**Problem statement**
Every line with the string "shoulder" should be copied from the data.

**Recorded information**

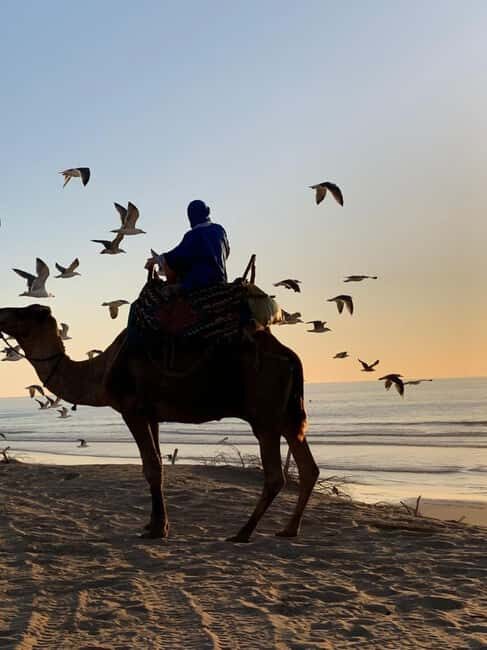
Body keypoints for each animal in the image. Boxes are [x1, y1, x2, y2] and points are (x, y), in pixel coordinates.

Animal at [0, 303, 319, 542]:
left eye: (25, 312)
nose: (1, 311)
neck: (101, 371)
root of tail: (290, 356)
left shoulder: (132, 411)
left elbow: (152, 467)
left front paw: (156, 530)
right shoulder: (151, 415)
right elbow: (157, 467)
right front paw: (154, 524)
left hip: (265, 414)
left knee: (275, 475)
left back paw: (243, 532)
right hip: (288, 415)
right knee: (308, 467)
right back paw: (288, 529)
==
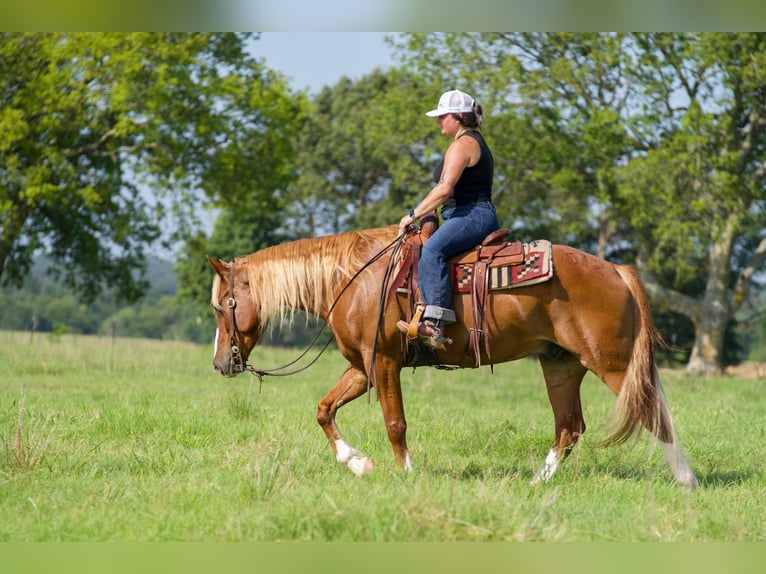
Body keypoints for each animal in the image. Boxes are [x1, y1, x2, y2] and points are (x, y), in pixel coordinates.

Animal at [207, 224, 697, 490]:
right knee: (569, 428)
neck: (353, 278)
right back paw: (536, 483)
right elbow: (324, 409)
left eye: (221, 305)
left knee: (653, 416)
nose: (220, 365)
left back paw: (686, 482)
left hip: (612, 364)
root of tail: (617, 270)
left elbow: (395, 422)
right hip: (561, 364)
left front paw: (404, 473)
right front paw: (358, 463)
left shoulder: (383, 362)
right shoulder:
* * *
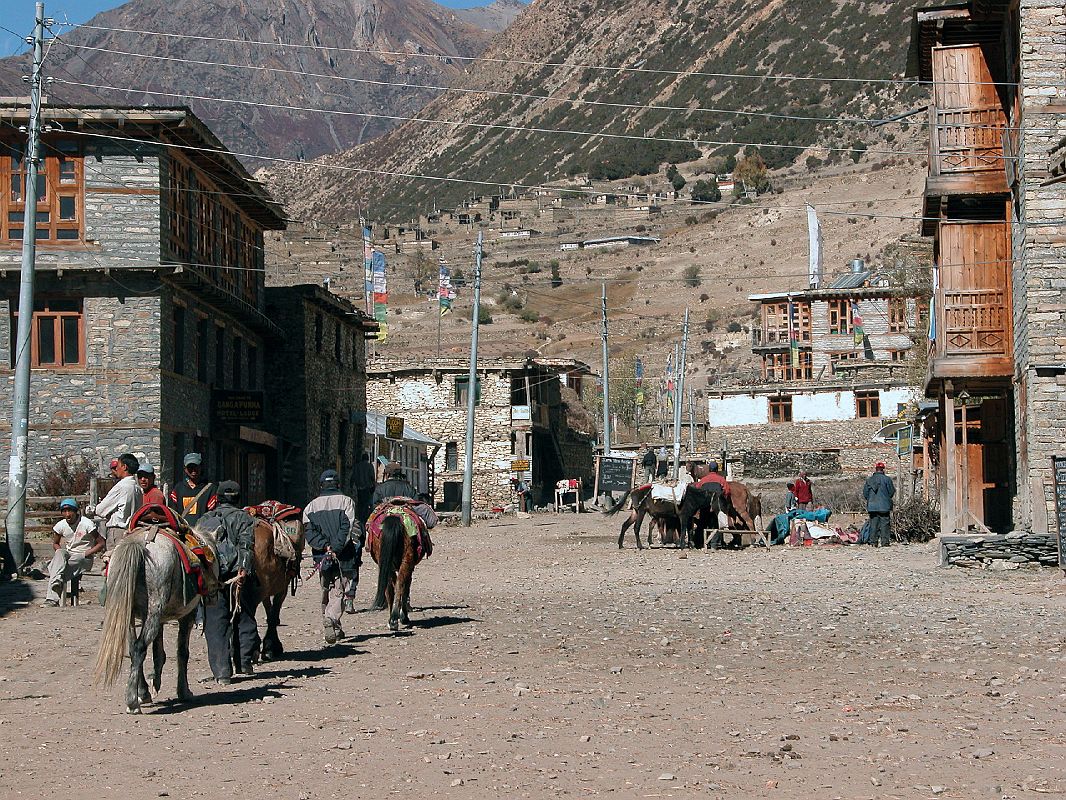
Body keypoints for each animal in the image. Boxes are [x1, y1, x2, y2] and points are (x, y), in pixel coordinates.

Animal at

**Expected answer**
left shoulder: (132, 411)
right shoulder: (151, 415)
left shoulder: (383, 362)
right shoulder:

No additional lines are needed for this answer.